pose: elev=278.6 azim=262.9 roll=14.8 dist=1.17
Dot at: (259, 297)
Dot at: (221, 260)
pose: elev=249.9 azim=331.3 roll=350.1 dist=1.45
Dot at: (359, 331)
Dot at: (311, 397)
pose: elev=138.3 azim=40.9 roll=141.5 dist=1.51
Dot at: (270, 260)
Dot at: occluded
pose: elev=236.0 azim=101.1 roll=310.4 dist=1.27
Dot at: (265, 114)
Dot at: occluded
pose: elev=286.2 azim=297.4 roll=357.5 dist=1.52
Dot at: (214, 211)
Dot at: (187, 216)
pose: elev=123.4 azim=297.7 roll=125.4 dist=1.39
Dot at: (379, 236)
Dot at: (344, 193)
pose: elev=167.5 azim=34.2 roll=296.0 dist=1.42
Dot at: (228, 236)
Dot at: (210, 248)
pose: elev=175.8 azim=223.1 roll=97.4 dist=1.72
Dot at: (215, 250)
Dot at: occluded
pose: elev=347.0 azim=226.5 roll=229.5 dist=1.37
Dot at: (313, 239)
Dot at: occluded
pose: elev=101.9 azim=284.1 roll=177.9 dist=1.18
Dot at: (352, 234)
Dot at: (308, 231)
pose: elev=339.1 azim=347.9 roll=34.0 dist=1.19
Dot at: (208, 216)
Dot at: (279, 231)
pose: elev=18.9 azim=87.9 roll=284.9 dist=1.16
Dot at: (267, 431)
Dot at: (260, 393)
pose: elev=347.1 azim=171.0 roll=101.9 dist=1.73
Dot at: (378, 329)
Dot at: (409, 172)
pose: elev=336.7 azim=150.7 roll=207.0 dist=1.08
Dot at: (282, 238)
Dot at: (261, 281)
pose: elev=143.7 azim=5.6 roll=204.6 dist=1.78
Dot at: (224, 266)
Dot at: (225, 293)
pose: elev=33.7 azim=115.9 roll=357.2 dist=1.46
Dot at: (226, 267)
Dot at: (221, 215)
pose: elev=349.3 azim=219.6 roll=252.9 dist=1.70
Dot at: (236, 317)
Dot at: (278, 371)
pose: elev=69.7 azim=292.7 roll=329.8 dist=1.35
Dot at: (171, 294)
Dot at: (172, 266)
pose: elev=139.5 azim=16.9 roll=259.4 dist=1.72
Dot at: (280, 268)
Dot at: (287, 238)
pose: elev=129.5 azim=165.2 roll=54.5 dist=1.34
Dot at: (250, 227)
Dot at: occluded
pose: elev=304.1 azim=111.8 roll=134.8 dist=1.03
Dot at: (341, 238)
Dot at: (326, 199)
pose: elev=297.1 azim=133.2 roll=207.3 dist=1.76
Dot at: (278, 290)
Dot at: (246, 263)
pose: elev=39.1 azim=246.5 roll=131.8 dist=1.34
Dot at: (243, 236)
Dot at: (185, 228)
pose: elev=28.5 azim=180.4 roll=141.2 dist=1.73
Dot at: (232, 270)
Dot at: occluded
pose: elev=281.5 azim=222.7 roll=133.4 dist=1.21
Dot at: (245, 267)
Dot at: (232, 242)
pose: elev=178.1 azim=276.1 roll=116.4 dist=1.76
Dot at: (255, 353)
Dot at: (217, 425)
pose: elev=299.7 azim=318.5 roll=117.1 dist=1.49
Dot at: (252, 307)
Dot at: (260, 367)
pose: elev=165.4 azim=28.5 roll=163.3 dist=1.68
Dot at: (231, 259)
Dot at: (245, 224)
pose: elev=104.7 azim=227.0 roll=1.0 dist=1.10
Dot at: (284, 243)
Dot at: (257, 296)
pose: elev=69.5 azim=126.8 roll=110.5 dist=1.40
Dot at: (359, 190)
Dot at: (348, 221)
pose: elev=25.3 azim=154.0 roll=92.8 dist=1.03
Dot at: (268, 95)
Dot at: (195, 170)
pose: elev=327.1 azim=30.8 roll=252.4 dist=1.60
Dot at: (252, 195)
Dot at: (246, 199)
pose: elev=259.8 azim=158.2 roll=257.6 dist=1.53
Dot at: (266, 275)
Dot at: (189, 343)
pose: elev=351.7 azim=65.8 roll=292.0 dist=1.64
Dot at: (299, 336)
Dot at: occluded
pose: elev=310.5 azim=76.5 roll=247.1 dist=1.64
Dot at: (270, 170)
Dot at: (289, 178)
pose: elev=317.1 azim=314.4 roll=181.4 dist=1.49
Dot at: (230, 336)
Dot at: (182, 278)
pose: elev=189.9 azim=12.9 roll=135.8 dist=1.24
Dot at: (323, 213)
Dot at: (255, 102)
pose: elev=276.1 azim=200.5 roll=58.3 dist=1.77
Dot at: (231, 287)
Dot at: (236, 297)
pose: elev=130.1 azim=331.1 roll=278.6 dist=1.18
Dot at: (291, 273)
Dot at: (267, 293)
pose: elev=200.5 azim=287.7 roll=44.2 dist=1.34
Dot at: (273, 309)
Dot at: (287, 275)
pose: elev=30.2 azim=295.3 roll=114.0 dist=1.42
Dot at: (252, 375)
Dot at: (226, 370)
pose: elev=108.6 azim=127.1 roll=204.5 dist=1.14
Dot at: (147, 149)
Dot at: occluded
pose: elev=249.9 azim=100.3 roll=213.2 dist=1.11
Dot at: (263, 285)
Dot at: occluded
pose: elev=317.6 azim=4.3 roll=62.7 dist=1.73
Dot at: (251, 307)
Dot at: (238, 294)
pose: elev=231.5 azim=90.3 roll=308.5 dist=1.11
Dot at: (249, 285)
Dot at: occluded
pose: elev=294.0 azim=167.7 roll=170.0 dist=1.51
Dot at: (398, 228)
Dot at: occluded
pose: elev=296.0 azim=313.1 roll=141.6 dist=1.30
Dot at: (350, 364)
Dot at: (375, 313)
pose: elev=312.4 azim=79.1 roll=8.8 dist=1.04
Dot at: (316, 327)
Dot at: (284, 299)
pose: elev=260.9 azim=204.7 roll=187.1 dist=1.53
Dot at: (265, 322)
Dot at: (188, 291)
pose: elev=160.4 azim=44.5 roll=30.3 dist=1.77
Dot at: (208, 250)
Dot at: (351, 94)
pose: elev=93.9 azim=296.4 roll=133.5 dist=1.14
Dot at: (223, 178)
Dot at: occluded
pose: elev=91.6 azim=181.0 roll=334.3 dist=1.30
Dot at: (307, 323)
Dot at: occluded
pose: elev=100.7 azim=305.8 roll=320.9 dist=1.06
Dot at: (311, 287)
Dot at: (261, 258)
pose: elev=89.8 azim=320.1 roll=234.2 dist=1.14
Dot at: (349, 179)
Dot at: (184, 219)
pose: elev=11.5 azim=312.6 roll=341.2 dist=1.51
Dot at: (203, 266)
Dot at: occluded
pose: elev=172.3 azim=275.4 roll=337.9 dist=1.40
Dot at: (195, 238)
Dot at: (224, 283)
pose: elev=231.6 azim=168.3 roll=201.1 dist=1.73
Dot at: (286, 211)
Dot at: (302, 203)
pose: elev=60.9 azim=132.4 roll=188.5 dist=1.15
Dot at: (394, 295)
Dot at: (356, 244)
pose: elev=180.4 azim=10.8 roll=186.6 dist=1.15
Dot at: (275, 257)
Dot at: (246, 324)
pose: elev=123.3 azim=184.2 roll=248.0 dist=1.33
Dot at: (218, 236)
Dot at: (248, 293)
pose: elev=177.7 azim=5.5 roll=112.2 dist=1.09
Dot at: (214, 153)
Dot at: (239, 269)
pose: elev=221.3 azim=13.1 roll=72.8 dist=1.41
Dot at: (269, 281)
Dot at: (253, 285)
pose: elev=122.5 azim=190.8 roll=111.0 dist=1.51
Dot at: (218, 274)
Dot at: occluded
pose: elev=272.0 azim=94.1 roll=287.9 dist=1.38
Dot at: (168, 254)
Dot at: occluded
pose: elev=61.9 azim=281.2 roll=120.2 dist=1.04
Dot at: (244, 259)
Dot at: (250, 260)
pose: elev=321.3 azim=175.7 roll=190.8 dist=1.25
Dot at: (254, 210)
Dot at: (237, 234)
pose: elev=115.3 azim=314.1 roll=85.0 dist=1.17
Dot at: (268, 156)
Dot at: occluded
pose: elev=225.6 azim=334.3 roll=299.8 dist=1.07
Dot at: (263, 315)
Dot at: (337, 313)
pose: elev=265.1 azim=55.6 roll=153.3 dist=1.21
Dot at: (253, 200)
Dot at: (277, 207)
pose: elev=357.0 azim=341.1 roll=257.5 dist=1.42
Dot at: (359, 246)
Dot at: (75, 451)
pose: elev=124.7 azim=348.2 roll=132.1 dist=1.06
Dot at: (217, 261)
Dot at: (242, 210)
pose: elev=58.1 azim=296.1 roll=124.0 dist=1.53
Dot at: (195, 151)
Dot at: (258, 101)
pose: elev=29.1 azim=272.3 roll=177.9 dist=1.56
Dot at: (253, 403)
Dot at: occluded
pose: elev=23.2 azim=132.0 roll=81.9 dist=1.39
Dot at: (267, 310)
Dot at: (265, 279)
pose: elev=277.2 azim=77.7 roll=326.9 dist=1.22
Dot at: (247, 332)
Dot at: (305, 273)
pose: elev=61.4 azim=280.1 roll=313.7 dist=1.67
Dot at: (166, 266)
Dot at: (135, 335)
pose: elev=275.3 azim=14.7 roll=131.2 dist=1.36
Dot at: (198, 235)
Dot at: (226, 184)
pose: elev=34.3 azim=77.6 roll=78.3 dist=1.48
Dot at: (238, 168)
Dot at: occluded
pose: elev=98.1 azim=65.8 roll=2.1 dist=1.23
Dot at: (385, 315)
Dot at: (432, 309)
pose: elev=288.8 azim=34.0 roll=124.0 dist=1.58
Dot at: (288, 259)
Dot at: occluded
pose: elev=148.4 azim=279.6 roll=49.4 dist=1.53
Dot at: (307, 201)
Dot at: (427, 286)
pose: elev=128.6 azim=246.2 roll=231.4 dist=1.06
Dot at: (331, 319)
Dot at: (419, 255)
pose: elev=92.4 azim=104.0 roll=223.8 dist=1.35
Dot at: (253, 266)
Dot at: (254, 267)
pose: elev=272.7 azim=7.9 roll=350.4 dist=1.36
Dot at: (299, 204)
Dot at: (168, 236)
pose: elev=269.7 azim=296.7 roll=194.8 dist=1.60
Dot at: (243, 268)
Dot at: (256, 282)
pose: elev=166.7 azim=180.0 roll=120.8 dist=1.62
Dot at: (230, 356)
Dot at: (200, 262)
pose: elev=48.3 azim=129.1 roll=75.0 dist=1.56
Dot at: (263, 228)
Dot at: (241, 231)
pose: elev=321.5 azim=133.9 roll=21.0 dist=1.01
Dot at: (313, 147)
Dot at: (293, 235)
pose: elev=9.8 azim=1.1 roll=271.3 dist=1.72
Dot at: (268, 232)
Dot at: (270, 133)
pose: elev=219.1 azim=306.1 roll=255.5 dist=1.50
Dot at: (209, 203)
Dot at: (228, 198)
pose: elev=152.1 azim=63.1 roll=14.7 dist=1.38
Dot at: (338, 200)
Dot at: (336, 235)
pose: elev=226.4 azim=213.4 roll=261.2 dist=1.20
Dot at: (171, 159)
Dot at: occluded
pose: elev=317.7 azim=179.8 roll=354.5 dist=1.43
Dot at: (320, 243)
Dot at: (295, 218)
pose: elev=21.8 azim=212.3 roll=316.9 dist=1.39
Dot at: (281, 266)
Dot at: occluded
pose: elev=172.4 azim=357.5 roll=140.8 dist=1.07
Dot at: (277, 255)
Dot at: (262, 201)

◆ PROBLEM
Render the listing as a Markdown table with the columns "No." and "Entry", one row per line with blank lines skipped. Begin at the line containing "pose: elev=180.4 azim=10.8" and end with the line containing "Dot at: (75, 451)".

◆ EXPECTED OUTPUT
| No. | Entry |
|---|---|
| 1 | pose: elev=180.4 azim=10.8 roll=186.6 dist=1.15 |
| 2 | Dot at: (275, 257) |
| 3 | Dot at: (246, 324) |
| 4 | pose: elev=123.3 azim=184.2 roll=248.0 dist=1.33 |
| 5 | Dot at: (218, 236) |
| 6 | Dot at: (248, 293) |
| 7 | pose: elev=177.7 azim=5.5 roll=112.2 dist=1.09 |
| 8 | Dot at: (214, 153) |
| 9 | Dot at: (239, 269) |
| 10 | pose: elev=221.3 azim=13.1 roll=72.8 dist=1.41 |
| 11 | Dot at: (269, 281) |
| 12 | Dot at: (253, 285) |
| 13 | pose: elev=122.5 azim=190.8 roll=111.0 dist=1.51 |
| 14 | Dot at: (218, 274) |
| 15 | Dot at: occluded |
| 16 | pose: elev=272.0 azim=94.1 roll=287.9 dist=1.38 |
| 17 | Dot at: (168, 254) |
| 18 | Dot at: occluded |
| 19 | pose: elev=61.9 azim=281.2 roll=120.2 dist=1.04 |
| 20 | Dot at: (244, 259) |
| 21 | Dot at: (250, 260) |
| 22 | pose: elev=321.3 azim=175.7 roll=190.8 dist=1.25 |
| 23 | Dot at: (254, 210) |
| 24 | Dot at: (237, 234) |
| 25 | pose: elev=115.3 azim=314.1 roll=85.0 dist=1.17 |
| 26 | Dot at: (268, 156) |
| 27 | Dot at: occluded |
| 28 | pose: elev=225.6 azim=334.3 roll=299.8 dist=1.07 |
| 29 | Dot at: (263, 315) |
| 30 | Dot at: (337, 313) |
| 31 | pose: elev=265.1 azim=55.6 roll=153.3 dist=1.21 |
| 32 | Dot at: (253, 200) |
| 33 | Dot at: (277, 207) |
| 34 | pose: elev=357.0 azim=341.1 roll=257.5 dist=1.42 |
| 35 | Dot at: (359, 246) |
| 36 | Dot at: (75, 451) |